Traditionally, a finance team’s operating model was based on manually completing each task. If you automate some business processes, such as line item categorizations, you improve the accuracy of reporting and data. During the financial close process, automation gives finance and accounting teams more time to analyze performance and provide the most accurate data for leadership.
7. Shift time from low to high-value activities
Finance teams that pivot to using traditional data metrics for analytics gain insights that drive future business decisions, like finding growth opportunities in underperforming areas of the business. The typical finance metrics tracked by businesses—like vendor payments or total number of invoices—are data points that don’t add any business value. Switching to analytics-based solutions gives that data value because it takes individual data points and creates usable insights for decision making.
Successful finance transformation is easier if you know what challenges might arise and have finance transformation best practices for dealing with them. Though each finance transformation will vary, there are strategies for dealing with the common roadblocks.
1. Misalignment between stakeholders, business partners, and finance leaders.
Approach the situation from a communication-first perspective to make sure everyone feels heard and all parties can come to an agreement on what transformation should look like. Make sure everyone understands what are and aren’t the goals of the transformation—for example, saving money or updating technology.
2. Hesitant employees who aren’t ready for process changes.
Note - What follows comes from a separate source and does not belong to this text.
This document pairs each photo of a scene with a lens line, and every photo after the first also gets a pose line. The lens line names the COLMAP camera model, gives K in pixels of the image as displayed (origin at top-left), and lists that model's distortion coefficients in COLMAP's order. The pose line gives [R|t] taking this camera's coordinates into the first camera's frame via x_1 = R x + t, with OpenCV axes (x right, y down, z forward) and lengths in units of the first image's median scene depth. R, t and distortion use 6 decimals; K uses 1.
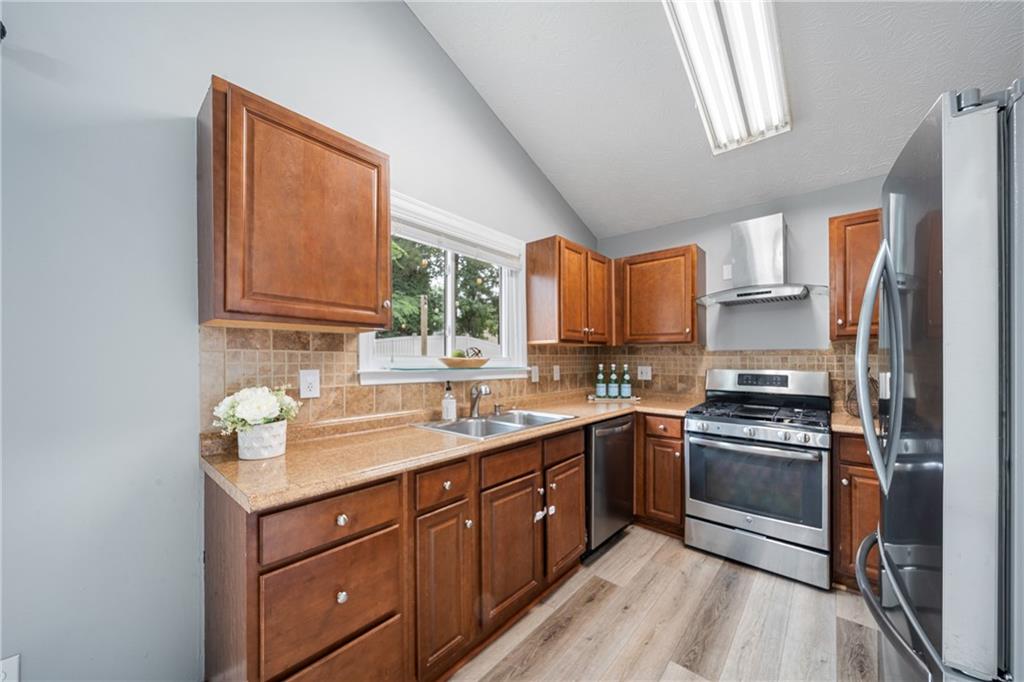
lens RADIAL K [[370.3, 0, 519.8], [0, 370.3, 356.0], [0, 0, 1]] dist [-0.000655, -0.000274]
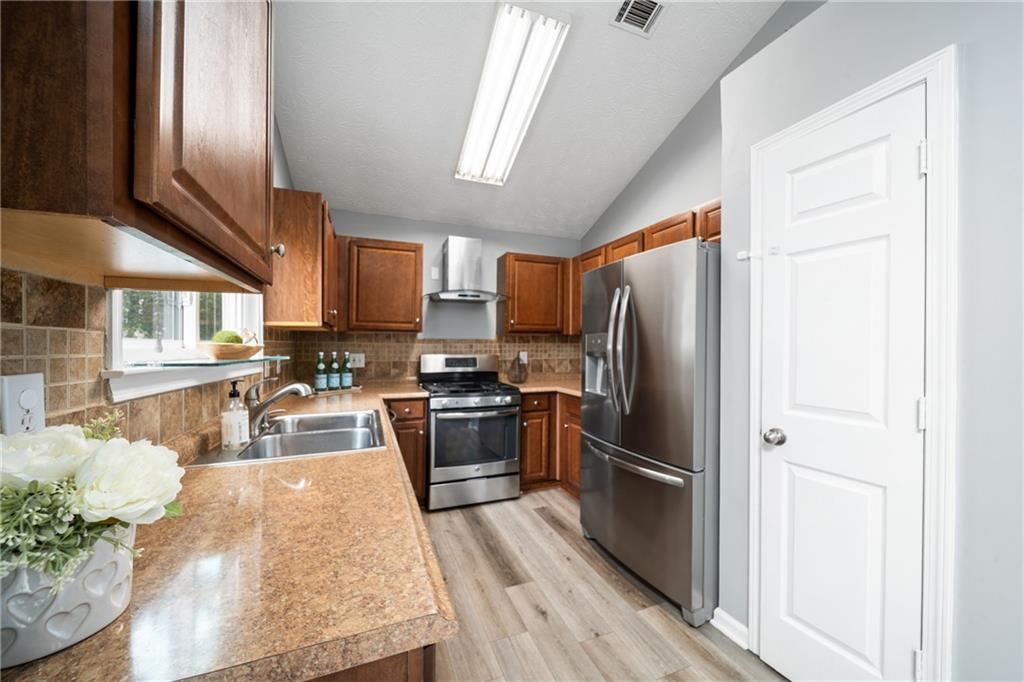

Before you ever begin your finance transformation, institute a change management process that accounts for your employees’ current processes and their potential desire for things to stay the same. Make sure changes are made incrementally so employees have time to acclimate and master each change.
3. CFO falls behind on new technologies or finance processes.
It’s common for experienced employees to be hesitant to adapt to new technologies because busy schedules don’t often allow for continued learning. Keep up with the competition and maintain a high-performing team by utilizing finance department best practices for instituting a top-down learning culture. One way to do this is by creating time each week or month to learn about new technologies as a team. Change can be difficult for any team, but the role of the CFO is to be open and informed about new technologies.
Many sales teams use new technology and high-quality materials to sell products and services. Marketing teams use the latest digital channels to maintain brand awareness. So it’s no surprise high-performing back-office teams—like the finance department—use technology like Planful to give leadership the data they need to make better business decisions.
A successful finance transformation results in more accurate business forecasts and automation over manual labor. Planful’s budgeting and forecasting solutions give you time back from tedious manual processes and keep communication open with all departments thanks to prebuilt integrations and data export options.
Two Planful customers give perfect examples of companies making big strides on their finance transformation initiatives: Latham Pool Products and Room and Board. Both companies had unique needs for finance process transformation but relied on technology to underpin the impact on their businesses. One key takeaway from both companies is that there’s no strict recipe regarding where an organization should start on its finance transformation program. It depends on the goals and objectives of the organization and where the initial pains may be.
For example, Latham Pool Products focused its initial transformation efforts on the financial consolidation and reporting process, then expanded into budgeting and management reporting in a later phase. Room and Board focused its initial efforts on budgeting and planning, then expanded into financial reporting.
In both cases, finance teams at these companies saw great benefits, including improved data quality, faster reporting, shorter budgeting and forecasting cycles, and the ability to do more work in less time.